Relative extrema refer to the local maximum or minimum points in a function. These are points where the function transitions its direction, identified using the first derivative. At these critical points, the function can either have a peak (maximum) or a trough (minimum).
Using the First Derivative Test, we can determine the relative extrema of \( f(x) = x^5 - 5x \) by observing which direction the function moves at and around the critical points.

• For \( x = -1 \), the function shifts from an increasing slope to a decreasing slope, causing \( x = -1 \) to be a relative maximum.
• For \( x = 1 \), the function goes from decreasing to increasing, resulting in a relative minimum at \( x = 1 \).

These localized high and low points give us a picture of the "hills and valleys" in the function's graph.

Identifying where a function is increasing or decreasing gives insightful information about its behavior across different regions. This can be determined by looking at the sign of the derivative in various intervals around the critical points.
For the function \( f(x) = x^5 - 5x \), we checked intervals with test points based on our critical points \( x = -1 \) and \( x = 1 \).

• Between \((-\infty, -1)\): Check \( x = -2 \), and since \( f'(-2) = 75 \), the sign is positive, meaning the function is increasing.
• Between \((-1, 1)\): Check \( x = 0 \), where \( f'(0) = -5 \), indicating a negative sign and that the function is decreasing.
• Between \((1, \infty)\): Check \( x = 2 \), giving \( f'(2) = 75 \) again positive, showing the function is increasing once more.

So, the function increases on \((-\infty, -1)\) and \((1, \infty)\), but decreases on \((-1, 1)\). This analysis helps sketch the overall trend and shape of the function.
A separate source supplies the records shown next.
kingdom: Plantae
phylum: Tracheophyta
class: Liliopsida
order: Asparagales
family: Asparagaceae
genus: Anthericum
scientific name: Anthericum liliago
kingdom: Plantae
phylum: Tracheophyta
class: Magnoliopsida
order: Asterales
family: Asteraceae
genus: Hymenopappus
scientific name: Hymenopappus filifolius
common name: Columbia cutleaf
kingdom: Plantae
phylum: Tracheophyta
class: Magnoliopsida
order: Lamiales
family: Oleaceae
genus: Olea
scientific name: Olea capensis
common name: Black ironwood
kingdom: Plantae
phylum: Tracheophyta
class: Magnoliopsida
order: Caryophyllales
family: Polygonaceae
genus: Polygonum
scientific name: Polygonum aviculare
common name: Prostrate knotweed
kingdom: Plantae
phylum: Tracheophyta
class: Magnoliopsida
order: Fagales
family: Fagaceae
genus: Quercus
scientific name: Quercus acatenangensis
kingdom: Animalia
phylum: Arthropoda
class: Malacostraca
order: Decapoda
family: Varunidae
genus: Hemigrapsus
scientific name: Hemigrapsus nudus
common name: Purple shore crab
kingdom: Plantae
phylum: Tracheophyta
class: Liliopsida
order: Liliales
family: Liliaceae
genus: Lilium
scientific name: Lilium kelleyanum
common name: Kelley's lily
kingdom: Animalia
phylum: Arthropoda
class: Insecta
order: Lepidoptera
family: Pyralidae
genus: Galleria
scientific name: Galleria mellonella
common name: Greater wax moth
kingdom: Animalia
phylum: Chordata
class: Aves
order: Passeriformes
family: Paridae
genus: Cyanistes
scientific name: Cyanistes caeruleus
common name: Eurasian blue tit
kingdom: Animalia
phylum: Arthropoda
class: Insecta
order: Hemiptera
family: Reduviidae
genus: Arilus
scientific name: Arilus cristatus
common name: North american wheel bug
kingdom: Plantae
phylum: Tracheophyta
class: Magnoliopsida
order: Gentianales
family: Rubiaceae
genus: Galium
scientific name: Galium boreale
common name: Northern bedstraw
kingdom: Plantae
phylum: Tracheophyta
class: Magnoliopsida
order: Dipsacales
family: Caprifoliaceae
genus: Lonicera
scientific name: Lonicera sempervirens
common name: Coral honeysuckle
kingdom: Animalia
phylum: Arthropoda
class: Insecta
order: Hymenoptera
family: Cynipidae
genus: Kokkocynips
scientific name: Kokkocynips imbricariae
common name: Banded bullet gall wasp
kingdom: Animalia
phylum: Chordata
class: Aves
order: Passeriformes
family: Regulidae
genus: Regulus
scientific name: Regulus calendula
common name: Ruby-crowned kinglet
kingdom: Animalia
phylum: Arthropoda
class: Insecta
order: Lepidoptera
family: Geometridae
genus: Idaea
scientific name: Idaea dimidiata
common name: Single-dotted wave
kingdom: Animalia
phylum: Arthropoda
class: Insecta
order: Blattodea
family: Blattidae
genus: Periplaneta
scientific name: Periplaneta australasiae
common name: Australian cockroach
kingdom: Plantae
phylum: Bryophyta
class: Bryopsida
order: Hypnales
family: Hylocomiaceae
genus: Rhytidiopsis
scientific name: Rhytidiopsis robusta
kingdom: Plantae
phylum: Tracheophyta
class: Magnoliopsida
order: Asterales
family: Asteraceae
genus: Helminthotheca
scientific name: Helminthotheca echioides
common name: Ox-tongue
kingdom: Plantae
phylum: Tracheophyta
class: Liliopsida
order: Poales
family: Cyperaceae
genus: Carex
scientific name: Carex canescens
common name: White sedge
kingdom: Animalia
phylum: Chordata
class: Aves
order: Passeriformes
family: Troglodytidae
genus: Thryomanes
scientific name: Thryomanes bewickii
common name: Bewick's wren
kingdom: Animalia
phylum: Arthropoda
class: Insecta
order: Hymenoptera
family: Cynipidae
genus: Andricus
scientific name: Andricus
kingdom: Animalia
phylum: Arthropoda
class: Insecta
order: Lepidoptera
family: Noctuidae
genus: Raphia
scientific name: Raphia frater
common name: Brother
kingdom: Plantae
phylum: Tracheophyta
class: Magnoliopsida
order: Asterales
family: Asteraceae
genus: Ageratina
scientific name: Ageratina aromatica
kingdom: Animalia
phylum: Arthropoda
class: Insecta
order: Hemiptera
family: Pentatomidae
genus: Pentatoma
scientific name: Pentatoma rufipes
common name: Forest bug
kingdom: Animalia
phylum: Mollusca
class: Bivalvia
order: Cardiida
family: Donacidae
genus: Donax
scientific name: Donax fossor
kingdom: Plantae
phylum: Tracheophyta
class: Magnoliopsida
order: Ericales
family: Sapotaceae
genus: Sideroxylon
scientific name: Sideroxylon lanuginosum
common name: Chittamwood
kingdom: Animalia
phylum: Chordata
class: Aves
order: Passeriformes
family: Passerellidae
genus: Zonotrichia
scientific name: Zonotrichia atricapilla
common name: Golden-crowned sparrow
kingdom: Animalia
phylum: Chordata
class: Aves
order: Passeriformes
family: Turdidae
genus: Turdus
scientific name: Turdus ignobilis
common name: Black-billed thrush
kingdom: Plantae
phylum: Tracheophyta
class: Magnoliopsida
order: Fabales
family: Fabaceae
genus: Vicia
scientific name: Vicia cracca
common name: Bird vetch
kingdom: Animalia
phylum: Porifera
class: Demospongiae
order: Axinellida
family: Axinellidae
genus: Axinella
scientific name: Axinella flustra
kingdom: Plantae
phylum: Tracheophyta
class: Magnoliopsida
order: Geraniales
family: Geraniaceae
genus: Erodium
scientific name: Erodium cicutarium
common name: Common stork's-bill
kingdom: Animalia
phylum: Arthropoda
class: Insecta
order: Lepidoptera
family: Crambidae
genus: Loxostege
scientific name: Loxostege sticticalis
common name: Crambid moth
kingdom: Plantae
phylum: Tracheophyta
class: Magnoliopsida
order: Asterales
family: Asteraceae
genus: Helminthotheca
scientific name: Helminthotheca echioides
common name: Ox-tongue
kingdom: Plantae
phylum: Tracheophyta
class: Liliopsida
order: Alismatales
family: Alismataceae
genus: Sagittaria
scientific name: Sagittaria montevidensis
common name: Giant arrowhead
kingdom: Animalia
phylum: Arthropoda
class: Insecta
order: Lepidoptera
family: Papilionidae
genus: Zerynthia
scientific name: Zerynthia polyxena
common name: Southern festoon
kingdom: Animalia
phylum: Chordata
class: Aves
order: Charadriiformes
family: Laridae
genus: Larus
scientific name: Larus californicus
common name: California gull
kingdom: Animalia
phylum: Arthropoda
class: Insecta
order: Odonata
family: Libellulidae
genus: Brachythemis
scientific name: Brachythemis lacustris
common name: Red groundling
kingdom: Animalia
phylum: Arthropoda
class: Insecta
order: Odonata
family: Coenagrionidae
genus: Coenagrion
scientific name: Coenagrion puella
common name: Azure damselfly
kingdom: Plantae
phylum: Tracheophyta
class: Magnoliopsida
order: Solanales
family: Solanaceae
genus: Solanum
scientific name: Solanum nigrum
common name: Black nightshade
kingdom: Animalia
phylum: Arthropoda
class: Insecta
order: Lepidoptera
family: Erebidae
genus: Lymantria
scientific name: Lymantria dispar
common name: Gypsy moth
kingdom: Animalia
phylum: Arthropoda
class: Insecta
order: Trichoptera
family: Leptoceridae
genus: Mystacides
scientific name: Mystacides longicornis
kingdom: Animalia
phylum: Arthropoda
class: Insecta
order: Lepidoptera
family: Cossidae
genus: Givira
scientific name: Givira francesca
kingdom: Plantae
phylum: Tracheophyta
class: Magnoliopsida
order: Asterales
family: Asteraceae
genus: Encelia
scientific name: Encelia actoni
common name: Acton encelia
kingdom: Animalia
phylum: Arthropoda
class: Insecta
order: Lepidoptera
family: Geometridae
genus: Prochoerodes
The Second Derivative Test is another method to determine the nature of critical points and ascertain whether they are maxima, minima, or points of inflection. It involves looking at the second derivative of the function.
For \( f(x) = x^5 - 5x \), the second derivative is found by differentiating \( f'(x) = 5x^4 - 5 \) once more. This results in the second derivative \( f''(x) = 20x^3 \).
Here's how it helps:

• If \( f''(x) \) is positive at a critical point, the function has a relative minimum there.
• If \( f''(x) \) is negative, the function has a relative maximum at that point.
• If \( f''(x) = 0 \), the test is inconclusive, and further analysis might be necessary.

Overall, the Second Derivative Test offers a more extensive perspective on the concavity of the graph and helps confirm the findings from other methods.